╭─ DATA
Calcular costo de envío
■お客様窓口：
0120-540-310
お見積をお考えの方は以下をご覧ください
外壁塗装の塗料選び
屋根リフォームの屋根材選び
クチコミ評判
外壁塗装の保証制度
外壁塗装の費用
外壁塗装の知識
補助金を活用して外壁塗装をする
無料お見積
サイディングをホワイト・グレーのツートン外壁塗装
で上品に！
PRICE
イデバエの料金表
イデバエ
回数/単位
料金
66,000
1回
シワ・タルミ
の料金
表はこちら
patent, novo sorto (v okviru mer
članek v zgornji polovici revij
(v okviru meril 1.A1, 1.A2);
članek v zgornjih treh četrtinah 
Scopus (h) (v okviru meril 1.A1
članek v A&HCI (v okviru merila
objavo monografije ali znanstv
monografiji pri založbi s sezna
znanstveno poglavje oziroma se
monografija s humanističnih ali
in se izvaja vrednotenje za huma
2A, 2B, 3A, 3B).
╰─
| WHAT YOU ARE ASKED TO DO |
Each of the records should be retyped exactly.

| ANSWER BOX |
Calcular costo de envío
■お客様窓口：
0120-540-310
お見積をお考えの方は以下をご覧ください
外壁塗装の塗料選び
屋根リフォームの屋根材選び
クチコミ評判
外壁塗装の保証制度
外壁塗装の費用
外壁塗装の知識
補助金を活用して外壁塗装をする
無料お見積
サイディングをホワイト・グレーのツートン外壁塗装
で上品に！
PRICE
イデバエの料金表
イデバエ
回数/単位
料金
66,000
1回
シワ・タルミ
の料金
表はこちら
patent, novo sorto (v okviru mer
članek v zgornji polovici revij
(v okviru meril 1.A1, 1.A2);
članek v zgornjih treh četrtinah 
Scopus (h) (v okviru meril 1.A1
članek v A&HCI (v okviru merila
objavo monografije ali znanstv
monografiji pri založbi s sezna
znanstveno poglavje oziroma se
monografija s humanističnih ali
in se izvaja vrednotenje za huma
2A, 2B, 3A, 3B).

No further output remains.